== Tâche à réaliser ==
Recopiez toutes les lignes des enregistrements ci-dessous en substituant « EQUIPO EDITORIAL » à « RICARDO VIDAL », sans rien modifier d'autre.

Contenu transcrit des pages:
* * * *

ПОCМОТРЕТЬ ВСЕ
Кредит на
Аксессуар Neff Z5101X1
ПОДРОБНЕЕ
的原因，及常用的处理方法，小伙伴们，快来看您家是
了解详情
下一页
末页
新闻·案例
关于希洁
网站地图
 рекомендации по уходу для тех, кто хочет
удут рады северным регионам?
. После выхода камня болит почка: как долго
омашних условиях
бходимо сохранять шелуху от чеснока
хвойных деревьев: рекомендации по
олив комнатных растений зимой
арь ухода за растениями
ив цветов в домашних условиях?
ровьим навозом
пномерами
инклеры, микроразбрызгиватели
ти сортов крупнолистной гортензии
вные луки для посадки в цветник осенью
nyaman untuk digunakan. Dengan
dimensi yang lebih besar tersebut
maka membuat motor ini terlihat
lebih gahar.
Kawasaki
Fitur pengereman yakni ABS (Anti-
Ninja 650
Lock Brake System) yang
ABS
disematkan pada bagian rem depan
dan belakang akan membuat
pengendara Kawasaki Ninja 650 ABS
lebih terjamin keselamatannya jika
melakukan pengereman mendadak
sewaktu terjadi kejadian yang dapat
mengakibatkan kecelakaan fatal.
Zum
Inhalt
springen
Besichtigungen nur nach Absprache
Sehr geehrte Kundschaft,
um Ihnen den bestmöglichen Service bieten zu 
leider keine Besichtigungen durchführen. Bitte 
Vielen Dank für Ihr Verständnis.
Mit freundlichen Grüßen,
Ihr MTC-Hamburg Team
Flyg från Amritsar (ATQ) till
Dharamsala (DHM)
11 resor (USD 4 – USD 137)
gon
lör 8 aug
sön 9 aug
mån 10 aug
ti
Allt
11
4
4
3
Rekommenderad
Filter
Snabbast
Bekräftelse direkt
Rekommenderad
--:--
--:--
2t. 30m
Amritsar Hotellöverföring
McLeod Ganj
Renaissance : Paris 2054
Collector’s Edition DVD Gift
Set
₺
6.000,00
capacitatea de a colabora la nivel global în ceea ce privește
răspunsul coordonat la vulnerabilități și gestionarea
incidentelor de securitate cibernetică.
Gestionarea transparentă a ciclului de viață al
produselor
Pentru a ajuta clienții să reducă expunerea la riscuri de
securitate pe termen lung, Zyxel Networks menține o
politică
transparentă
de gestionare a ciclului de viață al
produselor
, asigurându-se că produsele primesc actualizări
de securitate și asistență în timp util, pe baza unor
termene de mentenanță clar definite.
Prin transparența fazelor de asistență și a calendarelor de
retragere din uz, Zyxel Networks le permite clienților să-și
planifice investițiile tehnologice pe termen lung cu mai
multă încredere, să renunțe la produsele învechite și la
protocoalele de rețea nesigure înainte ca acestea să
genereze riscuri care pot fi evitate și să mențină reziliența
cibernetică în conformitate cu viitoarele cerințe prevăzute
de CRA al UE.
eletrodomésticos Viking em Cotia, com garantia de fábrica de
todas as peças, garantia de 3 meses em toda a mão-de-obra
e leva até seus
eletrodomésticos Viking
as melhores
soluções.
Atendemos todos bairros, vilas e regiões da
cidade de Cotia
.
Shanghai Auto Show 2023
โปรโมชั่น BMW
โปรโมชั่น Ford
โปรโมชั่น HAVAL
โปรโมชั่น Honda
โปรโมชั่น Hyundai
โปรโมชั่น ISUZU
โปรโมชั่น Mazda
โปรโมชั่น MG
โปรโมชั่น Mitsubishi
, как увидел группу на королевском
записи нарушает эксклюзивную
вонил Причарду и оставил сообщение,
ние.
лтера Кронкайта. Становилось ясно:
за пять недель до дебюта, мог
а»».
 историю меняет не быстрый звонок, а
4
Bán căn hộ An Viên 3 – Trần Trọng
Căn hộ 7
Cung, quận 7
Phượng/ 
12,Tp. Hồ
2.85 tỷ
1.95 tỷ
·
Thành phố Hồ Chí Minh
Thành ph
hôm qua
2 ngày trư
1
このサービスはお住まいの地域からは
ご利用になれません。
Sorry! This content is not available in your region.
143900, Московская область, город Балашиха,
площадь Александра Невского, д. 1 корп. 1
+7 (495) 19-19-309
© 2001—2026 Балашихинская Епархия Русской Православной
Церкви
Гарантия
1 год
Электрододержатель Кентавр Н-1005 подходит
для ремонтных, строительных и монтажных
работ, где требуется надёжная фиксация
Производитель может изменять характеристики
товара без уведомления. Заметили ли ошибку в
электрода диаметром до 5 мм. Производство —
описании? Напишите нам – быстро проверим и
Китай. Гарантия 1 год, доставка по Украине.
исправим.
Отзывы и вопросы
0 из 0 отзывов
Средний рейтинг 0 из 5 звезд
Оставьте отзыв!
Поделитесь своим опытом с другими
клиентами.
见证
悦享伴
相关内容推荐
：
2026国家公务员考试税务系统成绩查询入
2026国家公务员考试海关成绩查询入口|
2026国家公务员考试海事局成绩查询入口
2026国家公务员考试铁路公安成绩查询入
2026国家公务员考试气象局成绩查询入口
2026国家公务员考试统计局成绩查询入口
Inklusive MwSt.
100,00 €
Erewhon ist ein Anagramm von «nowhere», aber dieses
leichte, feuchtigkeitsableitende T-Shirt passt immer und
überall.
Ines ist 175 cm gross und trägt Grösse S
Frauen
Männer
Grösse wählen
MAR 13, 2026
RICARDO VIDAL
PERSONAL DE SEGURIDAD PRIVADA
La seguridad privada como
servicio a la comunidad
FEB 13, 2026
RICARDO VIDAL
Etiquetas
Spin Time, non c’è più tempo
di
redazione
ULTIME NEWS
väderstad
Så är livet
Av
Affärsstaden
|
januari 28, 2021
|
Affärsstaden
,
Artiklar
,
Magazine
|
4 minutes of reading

* * * *

== Espace réponse ==
ПОCМОТРЕТЬ ВСЕ
Кредит на
Аксессуар Neff Z5101X1
ПОДРОБНЕЕ
的原因，及常用的处理方法，小伙伴们，快来看您家是
了解详情
下一页
末页
新闻·案例
关于希洁
网站地图
 рекомендации по уходу для тех, кто хочет
удут рады северным регионам?
. После выхода камня болит почка: как долго
омашних условиях
бходимо сохранять шелуху от чеснока
хвойных деревьев: рекомендации по
олив комнатных растений зимой
арь ухода за растениями
ив цветов в домашних условиях?
ровьим навозом
пномерами
инклеры, микроразбрызгиватели
ти сортов крупнолистной гортензии
вные луки для посадки в цветник осенью
nyaman untuk digunakan. Dengan
dimensi yang lebih besar tersebut
maka membuat motor ini terlihat
lebih gahar.
Kawasaki
Fitur pengereman yakni ABS (Anti-
Ninja 650
Lock Brake System) yang
ABS
disematkan pada bagian rem depan
dan belakang akan membuat
pengendara Kawasaki Ninja 650 ABS
lebih terjamin keselamatannya jika
melakukan pengereman mendadak
sewaktu terjadi kejadian yang dapat
mengakibatkan kecelakaan fatal.
Zum
Inhalt
springen
Besichtigungen nur nach Absprache
Sehr geehrte Kundschaft,
um Ihnen den bestmöglichen Service bieten zu 
leider keine Besichtigungen durchführen. Bitte 
Vielen Dank für Ihr Verständnis.
Mit freundlichen Grüßen,
Ihr MTC-Hamburg Team
Flyg från Amritsar (ATQ) till
Dharamsala (DHM)
11 resor (USD 4 – USD 137)
gon
lör 8 aug
sön 9 aug
mån 10 aug
ti
Allt
11
4
4
3
Rekommenderad
Filter
Snabbast
Bekräftelse direkt
Rekommenderad
--:--
--:--
2t. 30m
Amritsar Hotellöverföring
McLeod Ganj
Renaissance : Paris 2054
Collector’s Edition DVD Gift
Set
₺
6.000,00
capacitatea de a colabora la nivel global în ceea ce privește
răspunsul coordonat la vulnerabilități și gestionarea
incidentelor de securitate cibernetică.
Gestionarea transparentă a ciclului de viață al
produselor
Pentru a ajuta clienții să reducă expunerea la riscuri de
securitate pe termen lung, Zyxel Networks menține o
politică
transparentă
de gestionare a ciclului de viață al
produselor
, asigurându-se că produsele primesc actualizări
de securitate și asistență în timp util, pe baza unor
termene de mentenanță clar definite.
Prin transparența fazelor de asistență și a calendarelor de
retragere din uz, Zyxel Networks le permite clienților să-și
planifice investițiile tehnologice pe termen lung cu mai
multă încredere, să renunțe la produsele învechite și la
protocoalele de rețea nesigure înainte ca acestea să
genereze riscuri care pot fi evitate și să mențină reziliența
cibernetică în conformitate cu viitoarele cerințe prevăzute
de CRA al UE.
eletrodomésticos Viking em Cotia, com garantia de fábrica de
todas as peças, garantia de 3 meses em toda a mão-de-obra
e leva até seus
eletrodomésticos Viking
as melhores
soluções.
Atendemos todos bairros, vilas e regiões da
cidade de Cotia
.
Shanghai Auto Show 2023
โปรโมชั่น BMW
โปรโมชั่น Ford
โปรโมชั่น HAVAL
โปรโมชั่น Honda
โปรโมชั่น Hyundai
โปรโมชั่น ISUZU
โปรโมชั่น Mazda
โปรโมชั่น MG
โปรโมชั่น Mitsubishi
, как увидел группу на королевском
записи нарушает эксклюзивную
вонил Причарду и оставил сообщение,
ние.
лтера Кронкайта. Становилось ясно:
за пять недель до дебюта, мог
а»».
 историю меняет не быстрый звонок, а
4
Bán căn hộ An Viên 3 – Trần Trọng
Căn hộ 7
Cung, quận 7
Phượng/ 
12,Tp. Hồ
2.85 tỷ
1.95 tỷ
·
Thành phố Hồ Chí Minh
Thành ph
hôm qua
2 ngày trư
1
このサービスはお住まいの地域からは
ご利用になれません。
Sorry! This content is not available in your region.
143900, Московская область, город Балашиха,
площадь Александра Невского, д. 1 корп. 1
+7 (495) 19-19-309
© 2001—2026 Балашихинская Епархия Русской Православной
Церкви
Гарантия
1 год
Электрододержатель Кентавр Н-1005 подходит
для ремонтных, строительных и монтажных
работ, где требуется надёжная фиксация
Производитель может изменять характеристики
товара без уведомления. Заметили ли ошибку в
электрода диаметром до 5 мм. Производство —
описании? Напишите нам – быстро проверим и
Китай. Гарантия 1 год, доставка по Украине.
исправим.
Отзывы и вопросы
0 из 0 отзывов
Средний рейтинг 0 из 5 звезд
Оставьте отзыв!
Поделитесь своим опытом с другими
клиентами.
见证
悦享伴
相关内容推荐
：
2026国家公务员考试税务系统成绩查询入
2026国家公务员考试海关成绩查询入口|
2026国家公务员考试海事局成绩查询入口
2026国家公务员考试铁路公安成绩查询入
2026国家公务员考试气象局成绩查询入口
2026国家公务员考试统计局成绩查询入口
Inklusive MwSt.
100,00 €
Erewhon ist ein Anagramm von «nowhere», aber dieses
leichte, feuchtigkeitsableitende T-Shirt passt immer und
überall.
Ines ist 175 cm gross und trägt Grösse S
Frauen
Männer
Grösse wählen
MAR 13, 2026
EQUIPO EDITORIAL
PERSONAL DE SEGURIDAD PRIVADA
La seguridad privada como
servicio a la comunidad
FEB 13, 2026
EQUIPO EDITORIAL
Etiquetas
Spin Time, non c’è più tempo
di
redazione
ULTIME NEWS
väderstad
Så är livet
Av
Affärsstaden
|
januari 28, 2021
|
Affärsstaden
,
Artiklar
,
Magazine
|
4 minutes of reading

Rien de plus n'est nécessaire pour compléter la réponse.